### STUDY MATERIAL
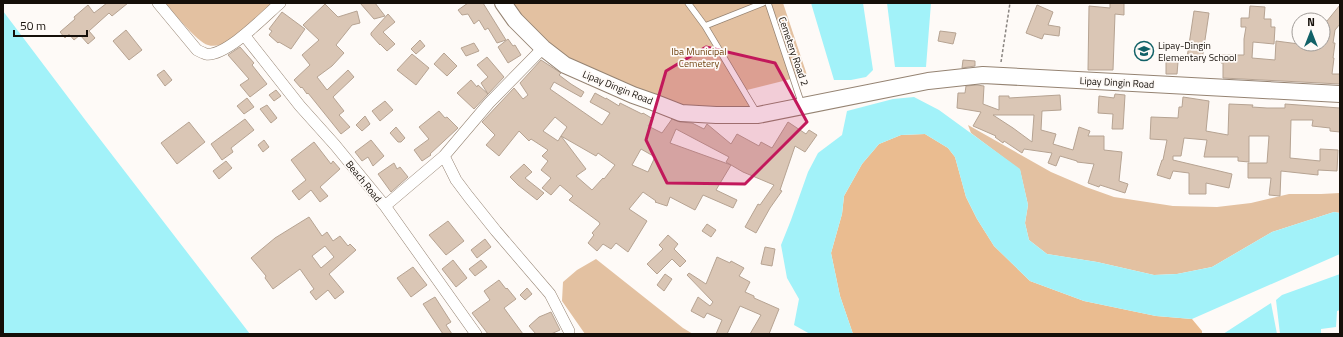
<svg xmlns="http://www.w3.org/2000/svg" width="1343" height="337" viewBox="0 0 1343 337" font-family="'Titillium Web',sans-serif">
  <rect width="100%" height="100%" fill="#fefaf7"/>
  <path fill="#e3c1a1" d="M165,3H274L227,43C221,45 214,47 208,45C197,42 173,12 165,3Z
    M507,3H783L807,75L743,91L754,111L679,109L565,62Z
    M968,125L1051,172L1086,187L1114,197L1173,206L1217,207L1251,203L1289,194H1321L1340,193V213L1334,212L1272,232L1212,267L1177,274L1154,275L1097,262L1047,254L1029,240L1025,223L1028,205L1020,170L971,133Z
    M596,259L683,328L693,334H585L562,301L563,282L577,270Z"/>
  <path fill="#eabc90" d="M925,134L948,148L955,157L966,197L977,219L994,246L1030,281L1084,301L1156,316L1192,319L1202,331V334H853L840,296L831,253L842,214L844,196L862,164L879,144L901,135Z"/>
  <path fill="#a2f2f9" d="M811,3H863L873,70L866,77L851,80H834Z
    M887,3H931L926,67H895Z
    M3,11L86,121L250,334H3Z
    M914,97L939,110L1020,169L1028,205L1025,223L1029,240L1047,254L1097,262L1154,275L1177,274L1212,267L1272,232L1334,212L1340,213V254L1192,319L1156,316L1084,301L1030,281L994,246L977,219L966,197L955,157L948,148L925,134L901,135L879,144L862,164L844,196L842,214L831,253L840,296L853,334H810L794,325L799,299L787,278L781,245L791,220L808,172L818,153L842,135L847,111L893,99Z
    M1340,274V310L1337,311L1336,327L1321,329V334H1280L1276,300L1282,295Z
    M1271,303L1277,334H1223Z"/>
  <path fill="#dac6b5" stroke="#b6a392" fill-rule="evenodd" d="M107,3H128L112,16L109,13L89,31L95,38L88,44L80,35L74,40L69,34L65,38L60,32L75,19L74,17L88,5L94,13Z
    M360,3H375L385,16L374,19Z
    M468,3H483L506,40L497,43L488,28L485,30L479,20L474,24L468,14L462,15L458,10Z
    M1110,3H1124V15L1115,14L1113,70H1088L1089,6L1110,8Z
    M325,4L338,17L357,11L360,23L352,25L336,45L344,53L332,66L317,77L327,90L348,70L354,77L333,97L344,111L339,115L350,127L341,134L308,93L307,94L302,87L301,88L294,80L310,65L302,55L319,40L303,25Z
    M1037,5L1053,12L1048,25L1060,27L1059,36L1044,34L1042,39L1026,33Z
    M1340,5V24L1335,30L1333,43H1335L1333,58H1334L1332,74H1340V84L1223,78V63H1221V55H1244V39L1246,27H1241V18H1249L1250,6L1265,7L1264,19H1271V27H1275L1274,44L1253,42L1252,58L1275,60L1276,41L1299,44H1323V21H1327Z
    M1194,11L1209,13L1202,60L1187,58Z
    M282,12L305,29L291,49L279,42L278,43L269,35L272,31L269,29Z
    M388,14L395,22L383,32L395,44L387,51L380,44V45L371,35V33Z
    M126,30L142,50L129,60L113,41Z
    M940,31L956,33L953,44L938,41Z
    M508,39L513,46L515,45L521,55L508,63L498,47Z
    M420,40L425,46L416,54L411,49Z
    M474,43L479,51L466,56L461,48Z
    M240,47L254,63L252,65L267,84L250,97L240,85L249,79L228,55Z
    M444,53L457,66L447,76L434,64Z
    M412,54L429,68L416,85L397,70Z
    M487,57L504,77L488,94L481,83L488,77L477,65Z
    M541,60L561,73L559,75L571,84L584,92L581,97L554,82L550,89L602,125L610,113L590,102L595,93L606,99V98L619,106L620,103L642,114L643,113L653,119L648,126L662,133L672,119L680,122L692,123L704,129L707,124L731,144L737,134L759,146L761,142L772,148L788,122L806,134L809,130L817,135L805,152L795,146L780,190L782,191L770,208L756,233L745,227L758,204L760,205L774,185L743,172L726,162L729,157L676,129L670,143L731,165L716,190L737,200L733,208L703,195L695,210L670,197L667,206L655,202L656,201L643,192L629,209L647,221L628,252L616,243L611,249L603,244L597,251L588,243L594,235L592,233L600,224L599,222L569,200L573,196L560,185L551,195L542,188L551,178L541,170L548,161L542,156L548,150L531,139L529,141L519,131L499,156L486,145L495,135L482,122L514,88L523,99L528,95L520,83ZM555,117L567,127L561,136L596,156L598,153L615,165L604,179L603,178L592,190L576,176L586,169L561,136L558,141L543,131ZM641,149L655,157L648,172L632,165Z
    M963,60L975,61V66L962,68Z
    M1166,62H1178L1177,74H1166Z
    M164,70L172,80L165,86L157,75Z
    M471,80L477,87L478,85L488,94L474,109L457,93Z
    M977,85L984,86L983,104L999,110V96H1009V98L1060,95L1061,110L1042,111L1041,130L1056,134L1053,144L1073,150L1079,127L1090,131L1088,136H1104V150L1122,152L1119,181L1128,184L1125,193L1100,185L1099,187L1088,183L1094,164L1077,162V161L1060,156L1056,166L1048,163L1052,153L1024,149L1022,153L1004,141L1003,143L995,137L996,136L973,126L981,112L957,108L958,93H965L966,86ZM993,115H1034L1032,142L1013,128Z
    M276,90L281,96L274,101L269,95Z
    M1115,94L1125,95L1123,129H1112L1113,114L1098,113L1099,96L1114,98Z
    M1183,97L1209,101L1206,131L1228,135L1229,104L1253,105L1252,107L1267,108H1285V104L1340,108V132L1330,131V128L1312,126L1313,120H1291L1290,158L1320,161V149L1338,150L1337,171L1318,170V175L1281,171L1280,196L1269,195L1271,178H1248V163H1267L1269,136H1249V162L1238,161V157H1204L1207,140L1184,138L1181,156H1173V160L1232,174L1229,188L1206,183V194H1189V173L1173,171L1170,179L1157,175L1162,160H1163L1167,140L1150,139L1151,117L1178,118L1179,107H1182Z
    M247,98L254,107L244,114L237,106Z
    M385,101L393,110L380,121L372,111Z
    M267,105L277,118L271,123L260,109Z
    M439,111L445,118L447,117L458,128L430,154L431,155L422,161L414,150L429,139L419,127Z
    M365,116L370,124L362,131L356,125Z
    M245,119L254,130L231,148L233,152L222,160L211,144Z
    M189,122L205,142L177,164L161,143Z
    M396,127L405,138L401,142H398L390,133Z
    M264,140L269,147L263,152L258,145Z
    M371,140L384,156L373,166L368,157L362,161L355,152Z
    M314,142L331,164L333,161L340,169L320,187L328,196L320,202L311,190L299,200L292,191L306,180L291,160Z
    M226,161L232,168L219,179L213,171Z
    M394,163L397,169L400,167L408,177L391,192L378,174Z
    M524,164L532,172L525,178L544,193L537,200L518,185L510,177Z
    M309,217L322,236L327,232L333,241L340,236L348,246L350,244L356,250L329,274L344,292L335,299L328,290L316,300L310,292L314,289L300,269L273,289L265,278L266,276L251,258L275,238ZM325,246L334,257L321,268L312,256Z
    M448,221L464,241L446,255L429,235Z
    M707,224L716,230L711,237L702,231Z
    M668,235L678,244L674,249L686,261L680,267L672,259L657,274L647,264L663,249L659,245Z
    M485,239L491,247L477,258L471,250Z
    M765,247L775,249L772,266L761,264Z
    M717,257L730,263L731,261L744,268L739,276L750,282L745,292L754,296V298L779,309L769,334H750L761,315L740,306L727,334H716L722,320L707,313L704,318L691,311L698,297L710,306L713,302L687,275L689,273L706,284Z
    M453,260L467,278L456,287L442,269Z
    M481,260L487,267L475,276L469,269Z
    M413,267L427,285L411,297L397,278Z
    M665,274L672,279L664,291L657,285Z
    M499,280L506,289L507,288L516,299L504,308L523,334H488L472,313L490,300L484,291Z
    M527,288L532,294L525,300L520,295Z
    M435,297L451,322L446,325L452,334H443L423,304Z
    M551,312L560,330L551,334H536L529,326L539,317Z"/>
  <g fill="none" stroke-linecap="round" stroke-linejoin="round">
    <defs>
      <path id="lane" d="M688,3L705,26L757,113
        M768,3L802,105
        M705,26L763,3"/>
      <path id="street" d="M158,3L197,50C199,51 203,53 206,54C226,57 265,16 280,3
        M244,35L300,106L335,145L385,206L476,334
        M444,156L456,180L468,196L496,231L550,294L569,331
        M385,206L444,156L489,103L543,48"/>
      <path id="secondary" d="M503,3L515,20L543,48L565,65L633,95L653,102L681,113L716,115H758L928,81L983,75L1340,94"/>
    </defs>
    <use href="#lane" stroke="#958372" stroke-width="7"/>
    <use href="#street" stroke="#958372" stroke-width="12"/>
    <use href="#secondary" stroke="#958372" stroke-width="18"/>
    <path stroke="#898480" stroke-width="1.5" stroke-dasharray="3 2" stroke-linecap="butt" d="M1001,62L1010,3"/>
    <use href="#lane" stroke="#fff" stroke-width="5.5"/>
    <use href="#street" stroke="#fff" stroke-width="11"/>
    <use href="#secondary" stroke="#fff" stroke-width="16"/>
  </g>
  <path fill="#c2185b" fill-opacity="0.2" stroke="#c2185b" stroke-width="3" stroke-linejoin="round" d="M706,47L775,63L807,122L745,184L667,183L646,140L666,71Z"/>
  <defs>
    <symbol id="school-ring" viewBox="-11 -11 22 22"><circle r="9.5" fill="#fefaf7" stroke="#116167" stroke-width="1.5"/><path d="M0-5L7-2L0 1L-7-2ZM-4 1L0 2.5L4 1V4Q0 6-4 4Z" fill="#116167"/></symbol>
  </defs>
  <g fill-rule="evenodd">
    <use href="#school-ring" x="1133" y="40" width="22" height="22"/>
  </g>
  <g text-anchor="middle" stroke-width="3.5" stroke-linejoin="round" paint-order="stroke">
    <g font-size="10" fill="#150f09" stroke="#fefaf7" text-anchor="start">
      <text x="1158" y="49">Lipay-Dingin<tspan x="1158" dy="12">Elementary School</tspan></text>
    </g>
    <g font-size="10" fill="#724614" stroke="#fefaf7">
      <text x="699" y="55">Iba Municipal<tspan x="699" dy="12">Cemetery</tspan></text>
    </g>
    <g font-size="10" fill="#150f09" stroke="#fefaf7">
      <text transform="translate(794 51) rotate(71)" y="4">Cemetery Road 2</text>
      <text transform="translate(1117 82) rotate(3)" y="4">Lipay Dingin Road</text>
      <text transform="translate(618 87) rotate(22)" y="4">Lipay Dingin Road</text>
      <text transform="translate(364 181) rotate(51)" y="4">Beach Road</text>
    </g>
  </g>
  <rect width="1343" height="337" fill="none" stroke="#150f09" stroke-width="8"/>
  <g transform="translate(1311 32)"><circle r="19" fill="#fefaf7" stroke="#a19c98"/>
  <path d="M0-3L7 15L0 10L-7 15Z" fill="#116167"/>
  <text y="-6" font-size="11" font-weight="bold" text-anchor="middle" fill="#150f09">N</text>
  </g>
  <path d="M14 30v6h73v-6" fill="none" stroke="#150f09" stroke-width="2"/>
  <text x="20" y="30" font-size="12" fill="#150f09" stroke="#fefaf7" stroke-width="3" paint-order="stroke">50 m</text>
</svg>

### TRY IT
Output the material above exactly, but only from the line that carries "M245,119L254,130L231,148L233,152L222,160L211,144Z" through the line that carries "M444,156L456,180L468,196L496,231L550,294L569,331".

### SOLUTION
    M245,119L254,130L231,148L233,152L222,160L211,144Z
    M189,122L205,142L177,164L161,143Z
    M396,127L405,138L401,142H398L390,133Z
    M264,140L269,147L263,152L258,145Z
    M371,140L384,156L373,166L368,157L362,161L355,152Z
    M314,142L331,164L333,161L340,169L320,187L328,196L320,202L311,190L299,200L292,191L306,180L291,160Z
    M226,161L232,168L219,179L213,171Z
    M394,163L397,169L400,167L408,177L391,192L378,174Z
    M524,164L532,172L525,178L544,193L537,200L518,185L510,177Z
    M309,217L322,236L327,232L333,241L340,236L348,246L350,244L356,250L329,274L344,292L335,299L328,290L316,300L310,292L314,289L300,269L273,289L265,278L266,276L251,258L275,238ZM325,246L334,257L321,268L312,256Z
    M448,221L464,241L446,255L429,235Z
    M707,224L716,230L711,237L702,231Z
    M668,235L678,244L674,249L686,261L680,267L672,259L657,274L647,264L663,249L659,245Z
    M485,239L491,247L477,258L471,250Z
    M765,247L775,249L772,266L761,264Z
    M717,257L730,263L731,261L744,268L739,276L750,282L745,292L754,296V298L779,309L769,334H750L761,315L740,306L727,334H716L722,320L707,313L704,318L691,311L698,297L710,306L713,302L687,275L689,273L706,284Z
    M453,260L467,278L456,287L442,269Z
    M481,260L487,267L475,276L469,269Z
    M413,267L427,285L411,297L397,278Z
    M665,274L672,279L664,291L657,285Z
    M499,280L506,289L507,288L516,299L504,308L523,334H488L472,313L490,300L484,291Z
    M527,288L532,294L525,300L520,295Z
    M435,297L451,322L446,325L452,334H443L423,304Z
    M551,312L560,330L551,334H536L529,326L539,317Z"/>
  <g fill="none" stroke-linecap="round" stroke-linejoin="round">
    <defs>
      <path id="lane" d="M688,3L705,26L757,113
        M768,3L802,105
        M705,26L763,3"/>
      <path id="street" d="M158,3L197,50C199,51 203,53 206,54C226,57 265,16 280,3
        M244,35L300,106L335,145L385,206L476,334
        M444,156L456,180L468,196L496,231L550,294L569,331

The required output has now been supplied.